В иное время Фрида выдавила бы улыбку, скрывая тошноту от медоточивых комплиментов, но сегодня с каменным лицом нырнула за ширму. Нынче что-то было не так. Самовлюбленный Карлсруэн был необычайно разнуздан. Шнапс явно его раскрепостил. Лучше бы поумерил выпивку, подумала Фрида.

Она поспешно скинула одежду и вышла из-за ширмы, чувствуя себя не в своей тарелке. Голодный взгляд старого хрыча стал привычен и уже почти не смущал, однако нынче от его глаз, шарящих по ее телу, Фриду вдруг замутило. Она взошла на небольшой помост и приняла позу как на прошлом сеансе, изящно усевшись на табурет. В композиции, говорил Карлсруэн, табурет превратится в камень, на котором восседает чаровница Рейнская дева, окутанная пенистыми волнами беснующейся великой реки.

Карлсруэн включил настольную лампу; Фрида, залитая светом, сощурилась.

— Вы не озябли, душенька? — спросил силуэт за лампой. — У вас соски отвердели. Для художника это изумительный штрих, тем более что в моем творении мифологическую героиню окатывает ледяной горный поток, однако я боюсь, как бы вы не простыли.

Фрида не шевельнулась, но покраснела. Началось! Последнее время Карлсруэн все чаще рассыпал неумеренные комплименты, в деталях живописуя ее тело. Он уже не притворялся творцом и почти не скрывал вожделения.

Слава богу, скоро сеанс закончится, думала Фрида. А пока нужно просто отключиться. Говорят, все художники втайне немножко влюблены в свои модели.

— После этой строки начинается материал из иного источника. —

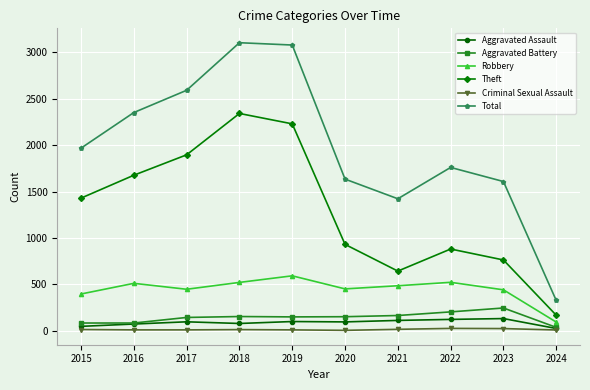

True or false: Robbery has a value of 395 at 2015.

True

— Ваши волосы, милая, настоящая тайна. — Карлсруэн даже не думал браться за работу — стоял и пялился. — Вы шатенка? Брюнетка? Клянусь, под светом лампы в ваших волосах проскальзывает огненный всполох.

Фрида догадывалась, что хмырь разглядывает вовсе не волосы, но он был вне поля ее зрения, а шевелиться ей категорически запрещалось.

— Ах, каким украшением стала бы волнистая грива вместо этой чудовищно нелепой стрижки под пажа, которой нынче ваша сестра себя уродует. Знаете, когда я примусь за голову Рейнской девы, я надену вам парик с золотистыми косами, ибо истинная дочь земли германской носит волосы длиной до самого… тыла.

Голос его сорвался. Карлсруэн обошел подиум и встал позади Фриды. Она понимала, куда он смотрит.

Фрида старалась не слушать раздражающую болтовню и не думать о потной роже за своей спиной. По крайней мере, не нужно отвечать, чем работа и хороша. Разговоров от Фриды никто не ждал. Ей платили за неподвижность, безучастность и немоту.

Она знала, что и старикану это по душе. Он наслаждался ее бессловесностью, ее послушанием. Ее покорностью. Kinder, Kuche, Kirche — вот на чем заклинило старперов-националистов. Дети, кухня, кирха. Вот удел добропорядочной немки. Но всего превыше — послушание мужу. Только нынче 1922 год, и все, слава богу, переменилось. Диплом врача будет тому подтверждением. Фрида сосредоточилась на учебе. Она вспоминала свои конспекты, что помогало скоротать утомительные часы позирования. Нынешней темой было кровообращение, и она мысленно перелистала учебник, вспоминая строение сердца.